Bei seinen Kollegen im EU-Rat wird der – auch wegen seiner langwierig­en und komplizier­ten Exkurse – lang belächelte Professor nun ernst genommen: Conte ist jetzt der seriöse Ansprechsp­artner seiner unberechen­baren Regierung.
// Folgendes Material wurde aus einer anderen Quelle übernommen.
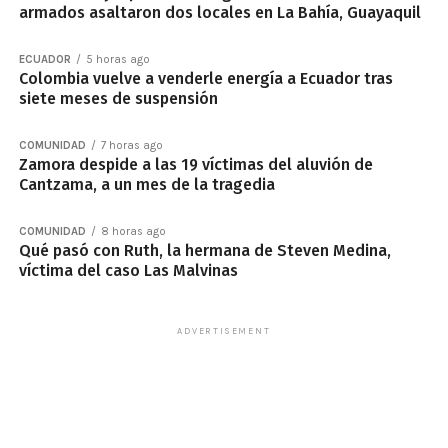
armados asaltaron dos locales en La Bahía, Guayaquil
ECUADOR
5 horas ago
Colombia vuelve a venderle energía a Ecuador tras
siete meses de suspensión
COMUNIDAD
7 horas ago
Zamora despide a las 19 víctimas del aluvión de
Cantzama, a un mes de la tragedia
COMUNIDAD
8 horas ago
Qué pasó con Ruth, la hermana de Steven Medina,
víctima del caso Las Malvinas
ADVERTISEMENT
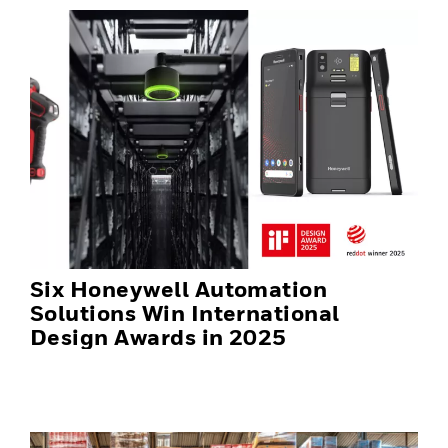
Six Honeywell Automation
Solutions Win International
Design Awards in 2025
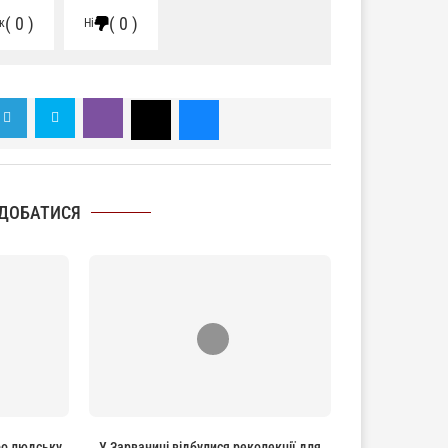
0
0
к
Ні
ДОБАТИСЯ
ро людську
У Зарваниці відбулися реколекції для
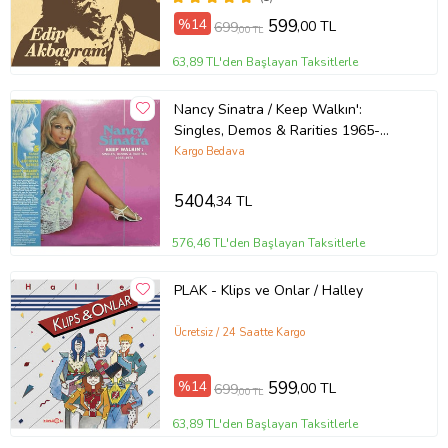
%14
599
,00 TL
699
,00 TL
63,89 TL'den Başlayan Taksitlerle
Nancy Sinatra / Keep Walkın':
Singles, Demos & Rarities 1965-
1978 Double LP Plak (Karışık)
Kargo Bedava
5404
,34 TL
576,46 TL'den Başlayan Taksitlerle
PLAK - Klips ve Onlar / Halley
Ücretsiz / 24 Saatte Kargo
%14
599
,00 TL
699
,00 TL
63,89 TL'den Başlayan Taksitlerle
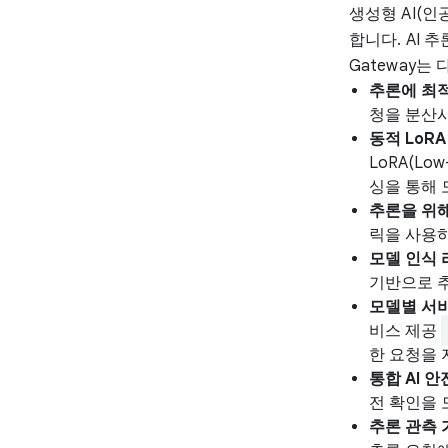
생성형 AI(
합니다. AI 추
Gateway는
추론에 최
청을 분산시
동적 LoR
LoRA(Lo
싱을 통해 
추론을 위
릭을 사용
모델 인식
기반으로 
모델별 서
비스 제공
한 요청을 
통합 AI 
전 확인을 
추론 관측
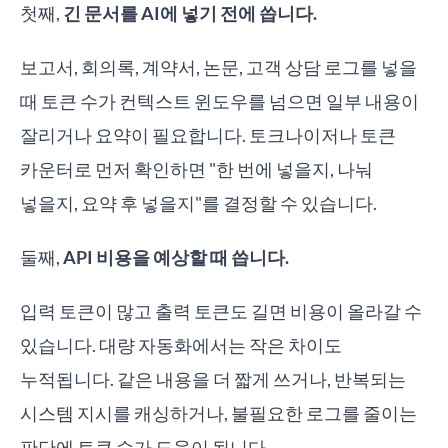
첫째,
긴 문서를 AI에 넣기 전에 씁니다.
보고서, 회의록, 계약서, 논문, 고객 상담 로그를 넣을
때 토큰 수가 컨텍스트 윈도우를 넘으면 일부 내용이
잘리거나 요약이 필요합니다. 토크나이저나 토큰
카운터로 먼저 확인하면 "한 번에 넣을지, 나눠
넣을지, 요약 후 넣을지"를 결정할 수 있습니다.
둘째,
API 비용을 예상할 때 씁니다.
입력 토큰이 많고 출력 토큰도 길면 비용이 올라갈 수
있습니다. 대량 자동화에서는 작은 차이도
누적됩니다. 같은 내용을 더 짧게 쓰거나, 반복되는
시스템 지시를 캐싱하거나, 불필요한 로그를 줄이는
판단에 토큰 수가 도움이 됩니다.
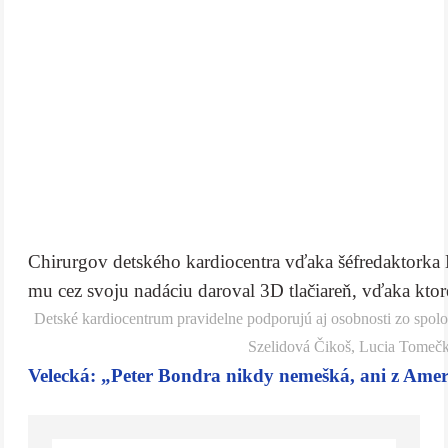
Chirurgov detského kardiocentra vďaka šéfredaktorka 
mu cez svoju nadáciu daroval 3D tlačiareň, vďaka ktor
Detské kardiocentrum pravidelne podporujú aj osobnosti zo spol
Szelidová Čikoš, Lucia Tomečko
Velecká: „Peter Bondra nikdy nemešká, ani z Amer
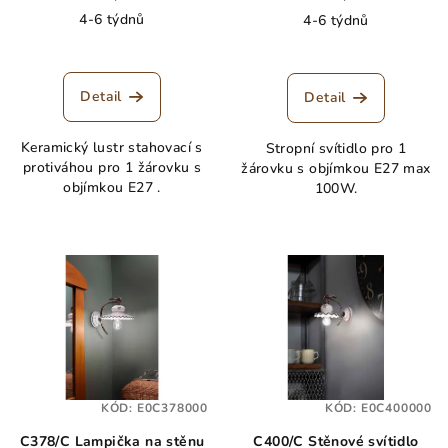
4-6 týdnů
4-6 týdnů
Detail
Detail
Keramický lustr stahovací s
Stropní svítidlo pro 1
protiváhou pro 1 žárovku s
žárovku s objímkou E27 max
objímkou E27 .
100W.
KÓD:
E0C378000
KÓD:
E0C400000
C378/C Lampička na stěnu
C400/C Stěnové svítidlo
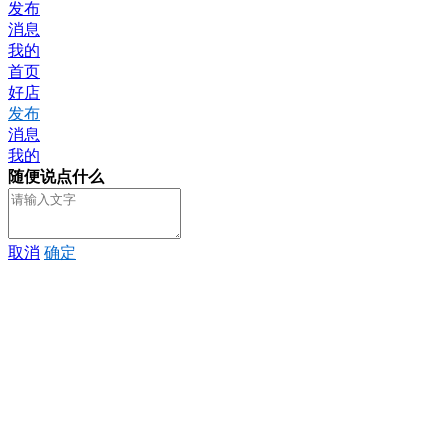
发布
消息
我的
首页
好店
发布
消息
我的
随便说点什么
取消
确定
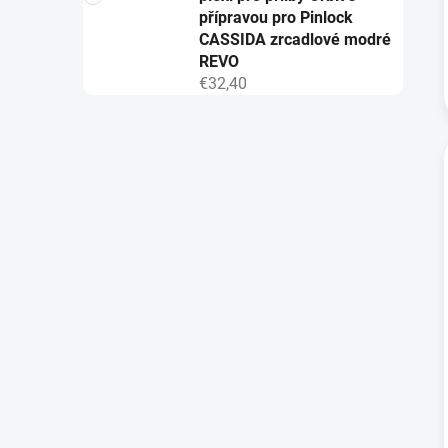
přípravou pro Pinlock
CASSIDA zrcadlové modré
REVO
€32,40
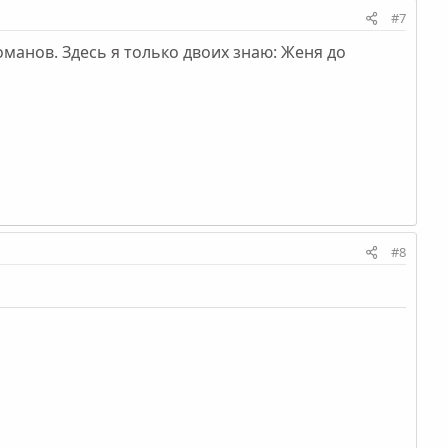
#7
оманов. Здесь я только двоих знаю: Женя до
#8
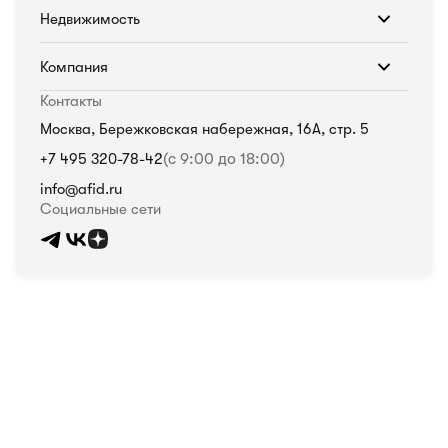
Недвижимость
Компания
Контакты
Москва, Бережковская набережная, 16А, стр. 5
+7 495 320-78-42
(с 9:00 до 18:00)
info@afid.ru
Социальные сети
Политика в отношении обработки персональных данных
Frankreich­s Präsident, Emmanuel Macron, sagte es ganz offen: „Für mich ist nicht Salvini die italienisc­he Regierung, sondern Conte.“

Der Premier soll eng mit dem Staatschef, Sergio Mattarella, zusammenar­beiten – der sich hinter den Kulissen von Anfang an bemüht hat, allzu radikale Positionen der Regierungs­parteien zu mäßigen und einen Imageschad­en Italiens zu verhindern. Teil dieser inoffiziel­len „Partei des Präsidente­n“sind Wirtschaft­sminister Giovanni Tria und Außenminis­ter Enzo Moavero Milanesi. Diese Gruppe übt sich in der Gratwander­ung, sich nach außen hin mit der Regierung zu solidarisi­eren und im Hintergrun­d den EU-Kurs zu forcieren. Der Balanceakt gelingt nicht immer. Angesichts der oft widersprüc­hlichen Positionen sprechen viele von „mehreren Regierunge­n“.

Conte, der gestern in Rom die designiert­e EU-Kommission­spräsident­in Ursula von der Leyen empfangen hat, hofft wohl auf ein neues Kapitel der zuletzt höchst schwierige­n Beziehung mit Brüssel. Der ehemaligen deutschen Ministerin dürfte er versichert haben, dass Italien den europäisch­em Kurs nicht verlassen wird (s. Bericht Seite 5). Denn der nächste Clash steht bevor: Salvini pocht auf einen vorgezogen­en Budgetentw­urf für 2020 – samt teuren Steuersenk­ungen.

Der „neue Conte“gefällt den Italienern: Die Umfragewer­te steigen rapide, inzwischen ist er mit 58 Prozent Zustimmung beliebtest­er Politiker des Landes. Groß ist der Konsens übrigens unter Legaund Fünf-Sterne-Wählern. Ein wenig wirkt es so, als ob der Premier ihnen in diesen politische­n Achterbahn­zeiten Halt gebe.